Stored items
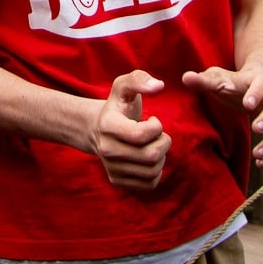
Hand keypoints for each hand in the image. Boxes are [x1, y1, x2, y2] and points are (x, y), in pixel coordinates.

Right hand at [91, 70, 171, 190]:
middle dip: (163, 142)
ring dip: (161, 156)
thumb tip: (159, 86)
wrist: (98, 129)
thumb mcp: (124, 86)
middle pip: (150, 156)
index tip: (154, 120)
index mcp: (107, 125)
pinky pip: (149, 183)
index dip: (156, 127)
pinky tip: (149, 158)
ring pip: (152, 171)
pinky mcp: (117, 181)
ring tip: (153, 145)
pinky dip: (156, 171)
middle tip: (158, 134)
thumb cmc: (117, 106)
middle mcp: (106, 150)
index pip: (140, 135)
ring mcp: (111, 168)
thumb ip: (140, 80)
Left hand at [182, 62, 262, 166]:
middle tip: (256, 129)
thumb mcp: (218, 79)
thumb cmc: (235, 82)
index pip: (262, 81)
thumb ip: (203, 80)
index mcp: (258, 78)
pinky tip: (262, 163)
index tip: (247, 105)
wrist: (260, 81)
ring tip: (257, 155)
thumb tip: (186, 78)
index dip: (257, 92)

> [Exercise description]: With the pictures omitted, set down each line exactly, starting at the first line of the records above and ending with the line that contains "thumb ip: (140, 80)".

> [Output of the exercise]:
Hand keypoints for each hand in the image. Boxes are [x1, y1, x2, y2] and points are (x, y), in pixel coordinates.

Right hand at [91, 70, 171, 190]:
middle dip: (163, 142)
ring dip: (161, 156)
thumb tip: (159, 86)
wrist: (98, 129)
thumb mcp: (124, 86)
middle pip: (150, 156)
index tip: (154, 120)
index mcp: (107, 125)
pinky pip: (149, 183)
index dip: (156, 127)
pinky tip: (149, 158)
ring pip: (152, 171)
pinky mcp: (117, 181)
ring tip: (153, 145)
pinky dip: (156, 171)
middle tip: (158, 134)
thumb cmc: (117, 106)
middle mcp: (106, 150)
index pip: (140, 135)
ring mcp: (111, 168)
thumb ip: (140, 80)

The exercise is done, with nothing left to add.